被災地、強制収容所、難民キャンプ。過去の記憶を辿り、「先の見えない不安」について考えていると、導かれるように『ナチ刑法175条』を知り新宿へ。ナチスドイツの強制収容所を生き延び、生存されている同性愛者9人のうち7人の生存者の証言をまとめたドキュメンタリー。

ユダヤ人の他に、ロマ人(ジプシー)、犯罪者、政治犯なども収容されていたことは知っていたが、恥ずかしながら、男性同性愛者も強制収容されたことを最近まで知らなかった。

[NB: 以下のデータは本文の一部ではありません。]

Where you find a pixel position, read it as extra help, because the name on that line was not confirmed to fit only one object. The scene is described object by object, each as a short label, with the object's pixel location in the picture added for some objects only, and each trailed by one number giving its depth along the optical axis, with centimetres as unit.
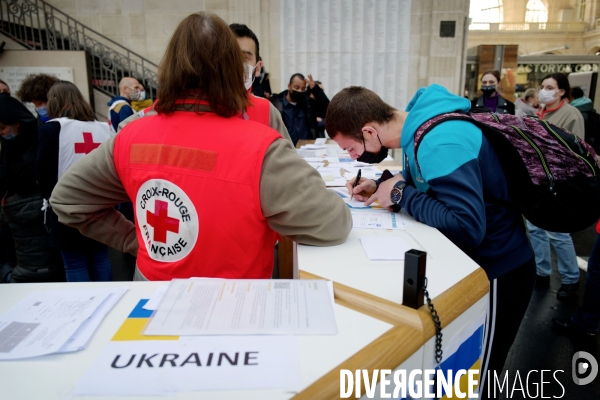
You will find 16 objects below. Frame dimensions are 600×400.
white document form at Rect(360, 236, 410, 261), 127
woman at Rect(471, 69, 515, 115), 502
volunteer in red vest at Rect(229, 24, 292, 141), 176
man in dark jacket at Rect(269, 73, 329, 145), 521
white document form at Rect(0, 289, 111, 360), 79
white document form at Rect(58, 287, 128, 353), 80
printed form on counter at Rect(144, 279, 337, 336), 85
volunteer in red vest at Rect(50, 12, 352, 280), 110
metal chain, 91
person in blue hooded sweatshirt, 130
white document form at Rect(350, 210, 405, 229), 160
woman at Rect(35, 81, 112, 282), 243
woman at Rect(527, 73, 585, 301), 304
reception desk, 71
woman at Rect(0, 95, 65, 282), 248
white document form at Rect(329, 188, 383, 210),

ドイツにおいて、同性愛が懲役刑となり、法改正されながらも1994年まで続いていたことを知らなかった。日本の歴史上最低の悪法と呼ばれ1996年に廃止された「らい(ハンセン病)予防法」が思い起こされる。双方とも政府が過ちを認め、本格的に補償が開始されたのは21世紀になってから。

政治の観点からは、当時、野党が同性愛者への政策が手ぬるいと、与党であるナチスを集中攻撃したことにより、ナチスの幹部であったレームが同性愛を理由に処刑され、弾圧が激しくなった事実を見過ごしてはならない。ニーメラーの詩と「反転可能性」についてもう一度考え胸に刻む。誰もがマジョリティであると同時にマイノリティであり、戦時中は誰もが標的になりうる。

7人全員が収容所の体験の前で口をつぐむ。語れないのだ。なぜ語れないか?皆口を揃えて「Shame=恥」と話す。すべて人々の望む生き方を尊重する社会が現代においても実現されていないことを暗示している。

ちなみに、女性の同性愛者は生殖機能がある、矯正可能であるという理由で多くが送還を免れた。

同性婚が認められないことに対して高裁で違憲判決が出た今見るべきドキュメンタリー。戦争も災害も、弱い立場の人が真っ先に犠牲になるという事実を歴史の教訓として忘れてはならない。その事実なら、政治の役目は自ずと見えてくる。確信している。